Estudos Sociedade e Agricultura

Autores | sumário

 

Luiz Flávio de Carvalho Costa

Introdução


Estudos Sociedade e Agricultura, 3, novembro 1994: 7-11

A maior parte das informações aqui presentes foi obtida nas matérias publicadas em 1944 e 1947 nos jornais Diário de Notícias, Jornal do Commercio e Jornal de Brasil, todos do Rio de Janeiro. Para outras informações, consulte o Centro de Leitura e Estudos Romulo Cavina (Clerc) do ICHS que já iniciou um trabalho de coleção de fontes para a preservação da memória da UFRRJ.

Luiz Flávio de Carvalho Costa é professor da UFRRJ/CPDA


Professores que não pesquisam, insuficiência de recursos; professores sem empenho para despertar interesse dos alunos, ensino secundário deficiente; universidade elitizada, democratismo paralisante; comprometimento político, desvinculação da realidade; salários desmotivantes, péssima administração; má cumpridora de sua missão, formadora de quadros e produção de conhecimento. A listagem poderia ser bem maior, pois a falta de unanimidade faz da universidade brasileira alvo de muitas acusações saídas do descrédito na instituição, e também de reconhecimento de sua importância, como lugar principal da produção do conhecimento e de capacitação profissional do país. A discussão não é nova nem original, mas tampouco ultrapassada ou privada de interesse.

##########

**ENUNCIADO 1**
Traduza para o inglês a seguinte frase do trecho da página: "A discussão não é nova nem original, mas tampouco ultrapassada ou privada de interesse."
**ENUNCIADO 2**
Segundo o trecho da página, em quais jornais foram publicadas as matérias de 1944 e 1947 das quais veio a maior parte das informações?
A listagem a seguir não é necessária.

**MATERIAL FORNECIDO**
##########

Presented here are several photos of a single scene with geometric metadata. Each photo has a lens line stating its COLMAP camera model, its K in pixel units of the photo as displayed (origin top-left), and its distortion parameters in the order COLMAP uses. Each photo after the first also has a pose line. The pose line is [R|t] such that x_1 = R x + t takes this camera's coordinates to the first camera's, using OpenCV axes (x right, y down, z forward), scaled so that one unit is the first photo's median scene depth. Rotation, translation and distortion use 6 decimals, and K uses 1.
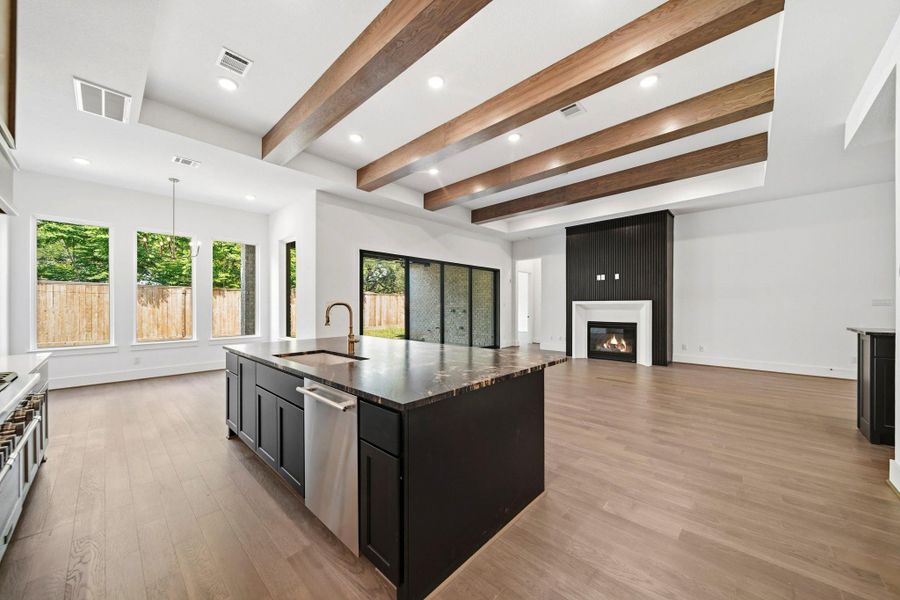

##########

**RESPOSTA 1**
The discussion is neither new nor original, but neither is it outdated or devoid of interest.

**RESPOSTA 2**
No Diário de Notícias, no Jornal do Commercio e no Jornal de Brasil, todos do Rio de Janeiro.